La voz de la anciana se quebró por la angustia.

– Empezó a patalear y a gritar. Salí corriendo para buscar un médico. Cuando volvimos a casa al cabo de unos momentos, mi pobre hijo había muerto. Estaba rígido como este pilar.

La emoción alivió el peso del cansancio y las tribulaciones de Sano. ¡El zapatero había muerto con los mismos síntomas que la dama Harume! Ahora Sano entendía por qué el magistrado Ueda lo había llamado.

– Mariko es quien cocina y sirve nuestras comidas -dijo la testigo con una mirada furibunda hacia la acusada-. Era la única persona que tocaba el cuenco de mi hijo antes de que comiera. Tuvo que envenenarlo ella. Nunca se llevaron bien. Por las noches se negaba a cumplir con su deber de esposa. Odia llevar la casa, ir a la compra y bordar, ayudar en la tienda para ganarse el techo y la comida, y cuidar de mí. La matábamos de hambre y le pegábamos, pero ni así se comportaba decentemente. Mató a mi hijo para poder volver a casa de sus padres. ¡Honorable magistrado, os ruego que hagáis justicia a mi hijo y condenéis a muerte a esta infame!

Siguió la declaración de más testigos: el médico, unos vecinos que confirmaron el estado penoso del matrimonio, y el policía que había encontrado una botella oculta bajo el quimono de la acusada, había hecho una prueba de su contenido con una rata, que murió en el acto, y la había arrestado. Un caso claro, pensó Sano.

– ¿Qué tienes que decir en tu defensa, Mariko? -preguntó el magistrado Ueda.

Sin dejar de llorar, la mujer levantó la cabeza.

– ¡Yo no maté a mi marido! -gritó.

– Hay muchas pruebas de tu culpabilidad -replicó el magistrado-. O bien las refutas, o confiesas.

– Mi suegra me odia. Me echa la culpa de todo. Cuando murió mi marido quería castigarme. Así que le dijo a todo el mundo que yo lo había envenenado. Pero yo no fui. ¡Por favor, tenéis que creerme!
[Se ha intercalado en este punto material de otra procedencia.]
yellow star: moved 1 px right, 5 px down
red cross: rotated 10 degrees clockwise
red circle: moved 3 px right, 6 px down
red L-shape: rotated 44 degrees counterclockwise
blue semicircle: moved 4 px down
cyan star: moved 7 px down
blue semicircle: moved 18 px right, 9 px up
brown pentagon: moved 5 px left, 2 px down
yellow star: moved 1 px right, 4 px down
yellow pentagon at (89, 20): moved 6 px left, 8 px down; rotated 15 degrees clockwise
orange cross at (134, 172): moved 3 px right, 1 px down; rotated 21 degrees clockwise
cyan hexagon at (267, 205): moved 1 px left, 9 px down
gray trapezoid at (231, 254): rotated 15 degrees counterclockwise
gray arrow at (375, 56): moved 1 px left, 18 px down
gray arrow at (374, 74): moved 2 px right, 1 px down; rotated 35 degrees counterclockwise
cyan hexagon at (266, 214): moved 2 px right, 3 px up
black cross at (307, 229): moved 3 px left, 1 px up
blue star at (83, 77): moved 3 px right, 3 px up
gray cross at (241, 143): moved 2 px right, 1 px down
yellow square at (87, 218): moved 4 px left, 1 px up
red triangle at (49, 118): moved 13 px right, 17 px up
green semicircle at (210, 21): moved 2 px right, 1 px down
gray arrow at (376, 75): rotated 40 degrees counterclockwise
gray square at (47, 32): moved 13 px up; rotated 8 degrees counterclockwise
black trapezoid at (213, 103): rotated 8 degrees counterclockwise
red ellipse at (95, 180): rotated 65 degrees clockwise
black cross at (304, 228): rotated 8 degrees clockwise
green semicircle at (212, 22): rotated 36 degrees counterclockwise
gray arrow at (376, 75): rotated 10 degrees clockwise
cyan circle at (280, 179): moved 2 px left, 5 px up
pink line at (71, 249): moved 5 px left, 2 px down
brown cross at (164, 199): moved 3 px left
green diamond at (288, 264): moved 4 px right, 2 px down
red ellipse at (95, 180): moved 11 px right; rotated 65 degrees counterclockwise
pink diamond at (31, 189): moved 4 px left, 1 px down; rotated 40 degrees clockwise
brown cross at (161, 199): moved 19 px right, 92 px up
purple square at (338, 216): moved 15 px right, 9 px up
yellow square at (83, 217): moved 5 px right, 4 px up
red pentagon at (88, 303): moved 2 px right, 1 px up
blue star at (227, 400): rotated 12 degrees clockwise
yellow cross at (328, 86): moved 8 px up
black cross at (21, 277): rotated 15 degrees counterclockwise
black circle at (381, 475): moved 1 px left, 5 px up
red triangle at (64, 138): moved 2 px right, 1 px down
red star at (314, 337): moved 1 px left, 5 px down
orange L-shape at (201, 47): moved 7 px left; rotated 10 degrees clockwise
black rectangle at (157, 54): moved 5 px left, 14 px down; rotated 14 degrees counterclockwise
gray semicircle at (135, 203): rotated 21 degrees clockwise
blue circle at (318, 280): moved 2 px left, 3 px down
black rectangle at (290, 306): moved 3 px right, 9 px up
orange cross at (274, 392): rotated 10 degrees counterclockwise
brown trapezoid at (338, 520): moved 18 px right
Sano dio un paso al frente.

– Honorable magistrado, os solicito permiso para interrogar a la acusada.

La gente giró la cabeza; un murmullo de sorpresa recorrió el público. Era poco frecuente que alguien que no fuera el funcionario que presidía el tribunal llevara a cabo interrogatorios.

– Permiso concedido -dijo el magistrado Ueda.

Sano se arrodilló junto al shirasu. Desde detrás de una enmarañada mata de pelo, la acusada lo miraba asustada, como una fiera en cautiverio. Estaba demacrada y tenía la cara llena de contusiones, con los dos ojos morados.

– ¿Esto te lo hizo tu familia? -preguntó Sano.

Asintió temblorosa. Su suegra alzó la voz en justa indignación:

– Era vaga y desobediente. Se merecía todas las palizas que le dimos mi hijo y yo.

Sano se encendió de ira. El hecho de que aquella situación se diera a menudo no la hacía menos censurable a sus ojos.

– Honorable magistrado -dijo-, necesito información de la acusada. Si me la proporciona, recomendaré que los cargos contra ella pasen a ser homicidio en defensa propia y que la devuelvan a casa de sus padres.

El público prorrumpió en protestas.

– Con el debido respeto, sosakan-sama -dijo un doshin-, pero esto es un mal ejemplo para la ciudadanía. ¡Pensarán que pueden matar, alegar defensa propia y quedar impunes!

– ¡Asesinó a mi hijo! ¡Merece morir! -gritó la suegra.

– Tú y tu hijo maltratasteis a esta chica -replicó Sano, aunque se preguntaba por qué estaba interfiriendo en asuntos que nada tenían que ver con su investigación. Era vagamente consciente de que la rabia manaba de su recién adquirida comprensión de la triste situación de las mujeres y de la necesidad de compensar a Reiko de algún modo por el cruel tratamiento que la sociedad dispensaba a su sexo-. Ahora pagáis el precio.

– Silencio -bramó el magistrado Ueda por encima del clamor del público, que amainó después de que los guardias sacaran a rastras de la habitación a la suegra vociferante. Luego se dirigió a Sano-: Se aceptará vuestra recomendación si la acusada coopera. Adelante.